The Therac-25: A Major Failure in Patient Safety

Posted on: Fri, 03/13/2020 - 11:53 By: Leon San Salvador
Radiation Symbol

March 8-14, 2020 is Patient Safety Awareness Week! As stated by the Institute for Healthcare Improvement, it "is an annual recognition event intended to encourage everyone to learn more about health care safety." Their page on the subject goes on to explain that, "Although there has been real progress made in patient safety over the past two decades, current estimates cite medical harm as a leading cause of death worldwide." Sadly, these deaths are largely preventable.

This initiative was created to raise awareness about the role that everyone in the healthcare industry plays in ensuring the safety of patients - even if they never even see one. You might be wondering why we at Dream Axiom would concern ourselves with this. After all, we are a creative agency and technology contractor, not a medical company!

While it's early for a formal announcement, we can at least share the fact that we are doing work for a company that IS in the medical field. Although nobody on our team will ever be seeing patients (unless they change careers), our work will likely affect those who do. Understanding this fact is important. When those who work in technology fail to grasp the impact their work may have on others - especially in medicine - the consequences can be deadly. Case in point: the Therac-25. The harm done by this piece of medical technology delivers a tragic lesson in patient safety, and ultimately demonstrates how lack of accountability, insufficient testing, and overconfidence in design can lead to disaster.

According to its Wikipedia page, The Therac-25 was a computer-controlled radiation therapy machine. By design, it gave patients a limited, targeted dose of radiation. It was the latest model in a line of such machines, the previous systems being the Therac-6 and the Therac-20. Those models used physical, mechanical hardware locks to prevent patients from receiving radiation overdoses. However, the Therac-25 had no such hardware. This was cutting edge technology, and the software controls in the computer component were thought to be enough to prevent such an occurrence.
Unfortunately for the six patients between 1985 and 1987 bombarded with a hundred times the normal dose of radiation, this was not the case. Three of these pour souls died.

Ultimately, the persistent and untiring work of hospital staff physicist Fritz Hager of the East Texas Cancer Center led to the discovery of this deadly problem. The machine's cryptic and undocumented "MALFUNCTION 54" error was getting them nowhere, and the manufacturer's responses to queries were unhelpful and alarming in their flippancy. Hager and the technician who had experienced the error spent an entire weekend working to pinpoint the problem. Finally, after hours of relentless experimentation, they were able to recreate the error and identify the cause. A certain combination of keystrokes and sudden mode changes would cause the machine to fire multiple energy beams that lead to the deadly overdoses.

The control software which was thought to be sufficient to protect against this scenario had not been tested thoroughly enough. The lack of the previous models' hardware safety interlocks meant that nothing stood between the system's inability to keep up and the safety of the patients who ultimately suffered from radiation poisoning. The Therac-25 incident led to multiple investigations, the FDA declaring the device to be defective, and the manufacturer AECL to release software patches and hardware upgrades to render the device mostly safe. "Mostly", because a new error was found in 1987, leading to another death. (For more on this story, read this excellent Hackaday article.) 

Ultimately, it wasn't the software's fault. It wasn't the hardware's fault. It was multiple departments' mutual reliance upon "the other guy" having done their part. The software designer "knew" that the hardware was safe. The hardware engineers "knew" that the software could compensate. A classic saying comes to mind: "The left hand didn't know what the right hand was doing."

As we close out 2020's Patient Safety Awareness Week, we should take the story of the Therac-25 as an object lesson about assuming. (Yes, we all know what "Assume" spells.) The very lives of patients are in the hands of those who trust the technology that we build.

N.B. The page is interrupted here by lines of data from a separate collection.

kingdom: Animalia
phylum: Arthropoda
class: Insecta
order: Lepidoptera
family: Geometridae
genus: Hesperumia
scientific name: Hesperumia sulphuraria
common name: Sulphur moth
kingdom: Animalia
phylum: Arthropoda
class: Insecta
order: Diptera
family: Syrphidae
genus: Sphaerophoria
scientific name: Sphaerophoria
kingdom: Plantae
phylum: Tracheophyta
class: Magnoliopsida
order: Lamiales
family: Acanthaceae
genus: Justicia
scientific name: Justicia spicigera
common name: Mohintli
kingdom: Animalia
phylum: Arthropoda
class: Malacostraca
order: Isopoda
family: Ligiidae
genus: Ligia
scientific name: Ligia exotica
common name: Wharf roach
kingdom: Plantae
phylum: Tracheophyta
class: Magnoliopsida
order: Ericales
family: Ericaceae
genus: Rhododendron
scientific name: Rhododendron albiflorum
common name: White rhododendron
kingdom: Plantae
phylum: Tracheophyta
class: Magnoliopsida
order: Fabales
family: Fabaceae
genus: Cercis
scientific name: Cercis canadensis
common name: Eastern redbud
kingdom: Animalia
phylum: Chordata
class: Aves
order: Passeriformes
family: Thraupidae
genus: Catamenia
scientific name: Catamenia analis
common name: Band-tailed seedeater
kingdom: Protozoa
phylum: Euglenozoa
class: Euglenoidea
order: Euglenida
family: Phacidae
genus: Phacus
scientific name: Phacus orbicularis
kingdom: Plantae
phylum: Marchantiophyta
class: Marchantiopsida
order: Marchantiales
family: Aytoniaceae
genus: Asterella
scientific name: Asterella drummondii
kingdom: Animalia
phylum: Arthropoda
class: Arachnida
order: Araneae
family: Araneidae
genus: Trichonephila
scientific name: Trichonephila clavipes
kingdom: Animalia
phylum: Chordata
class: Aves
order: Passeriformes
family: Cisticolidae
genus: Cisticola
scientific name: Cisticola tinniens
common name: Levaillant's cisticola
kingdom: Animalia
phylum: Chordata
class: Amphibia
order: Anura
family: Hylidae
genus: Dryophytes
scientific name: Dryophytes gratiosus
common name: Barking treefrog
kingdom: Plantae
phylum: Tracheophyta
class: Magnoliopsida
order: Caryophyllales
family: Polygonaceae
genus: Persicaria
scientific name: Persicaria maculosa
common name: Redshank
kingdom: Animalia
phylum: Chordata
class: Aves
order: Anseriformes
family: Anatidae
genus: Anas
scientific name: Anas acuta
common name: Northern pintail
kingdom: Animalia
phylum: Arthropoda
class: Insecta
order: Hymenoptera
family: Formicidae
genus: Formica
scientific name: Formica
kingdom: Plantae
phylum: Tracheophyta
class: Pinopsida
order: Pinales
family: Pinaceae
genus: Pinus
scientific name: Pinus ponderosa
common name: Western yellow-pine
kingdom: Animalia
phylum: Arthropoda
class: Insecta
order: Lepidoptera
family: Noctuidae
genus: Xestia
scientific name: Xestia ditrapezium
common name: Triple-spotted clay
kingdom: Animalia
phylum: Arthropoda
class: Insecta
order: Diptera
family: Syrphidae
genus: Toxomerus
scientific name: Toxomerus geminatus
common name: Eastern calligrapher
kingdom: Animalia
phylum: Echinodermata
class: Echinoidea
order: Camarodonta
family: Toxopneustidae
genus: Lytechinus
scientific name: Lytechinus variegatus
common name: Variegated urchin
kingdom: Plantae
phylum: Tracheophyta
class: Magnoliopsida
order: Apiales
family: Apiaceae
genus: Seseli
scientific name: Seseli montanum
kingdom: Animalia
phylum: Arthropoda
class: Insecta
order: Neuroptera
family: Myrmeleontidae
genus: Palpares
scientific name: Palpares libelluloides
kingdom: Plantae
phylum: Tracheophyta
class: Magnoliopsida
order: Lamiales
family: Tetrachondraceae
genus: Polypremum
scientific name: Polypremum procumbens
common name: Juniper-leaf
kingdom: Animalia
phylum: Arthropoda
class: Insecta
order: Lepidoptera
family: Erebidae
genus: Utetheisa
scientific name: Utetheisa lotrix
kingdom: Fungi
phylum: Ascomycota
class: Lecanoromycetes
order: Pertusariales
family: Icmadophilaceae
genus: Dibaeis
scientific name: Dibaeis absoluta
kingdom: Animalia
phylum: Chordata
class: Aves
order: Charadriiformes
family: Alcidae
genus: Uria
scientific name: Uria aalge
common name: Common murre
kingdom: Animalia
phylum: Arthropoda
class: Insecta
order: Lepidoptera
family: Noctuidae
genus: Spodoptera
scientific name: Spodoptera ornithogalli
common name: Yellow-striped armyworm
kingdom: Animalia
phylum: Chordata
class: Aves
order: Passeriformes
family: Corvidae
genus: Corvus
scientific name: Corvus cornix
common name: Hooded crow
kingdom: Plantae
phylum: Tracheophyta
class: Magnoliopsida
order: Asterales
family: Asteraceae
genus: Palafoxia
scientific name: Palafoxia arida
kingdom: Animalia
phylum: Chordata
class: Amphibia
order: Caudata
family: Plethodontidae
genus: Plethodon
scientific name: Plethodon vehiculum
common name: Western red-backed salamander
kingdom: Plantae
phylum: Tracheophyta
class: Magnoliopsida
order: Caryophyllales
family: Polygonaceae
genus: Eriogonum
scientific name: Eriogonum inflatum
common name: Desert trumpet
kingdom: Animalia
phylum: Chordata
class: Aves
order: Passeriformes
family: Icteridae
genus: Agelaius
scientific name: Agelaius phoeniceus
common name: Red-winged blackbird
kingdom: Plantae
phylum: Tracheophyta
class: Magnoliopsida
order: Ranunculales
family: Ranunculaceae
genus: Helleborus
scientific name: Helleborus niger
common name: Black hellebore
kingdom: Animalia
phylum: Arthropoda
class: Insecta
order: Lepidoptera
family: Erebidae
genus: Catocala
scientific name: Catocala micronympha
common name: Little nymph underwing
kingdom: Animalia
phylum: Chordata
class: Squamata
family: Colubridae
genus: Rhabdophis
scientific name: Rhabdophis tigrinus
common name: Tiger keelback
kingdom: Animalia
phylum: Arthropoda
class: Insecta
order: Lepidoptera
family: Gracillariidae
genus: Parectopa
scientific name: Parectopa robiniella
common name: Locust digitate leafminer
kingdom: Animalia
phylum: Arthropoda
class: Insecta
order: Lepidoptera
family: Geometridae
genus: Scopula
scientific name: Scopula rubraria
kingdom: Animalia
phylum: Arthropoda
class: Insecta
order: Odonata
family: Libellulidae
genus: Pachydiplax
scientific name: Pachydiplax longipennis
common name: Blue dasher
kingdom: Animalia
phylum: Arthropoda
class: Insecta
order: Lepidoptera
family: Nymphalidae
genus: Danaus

We must ensure that trust is well-earned. No one team can assume that the other has all the bases covered. It is our duty to ensure that the pieces of any system we build will not only work in their own isolated space, but will interact properly - and safely - with all the others. It's not just doctors and nurses, not just the "boots on the ground" in hospitals and clinics. It's all of us who touch the systems they use. Patient safety is our job too.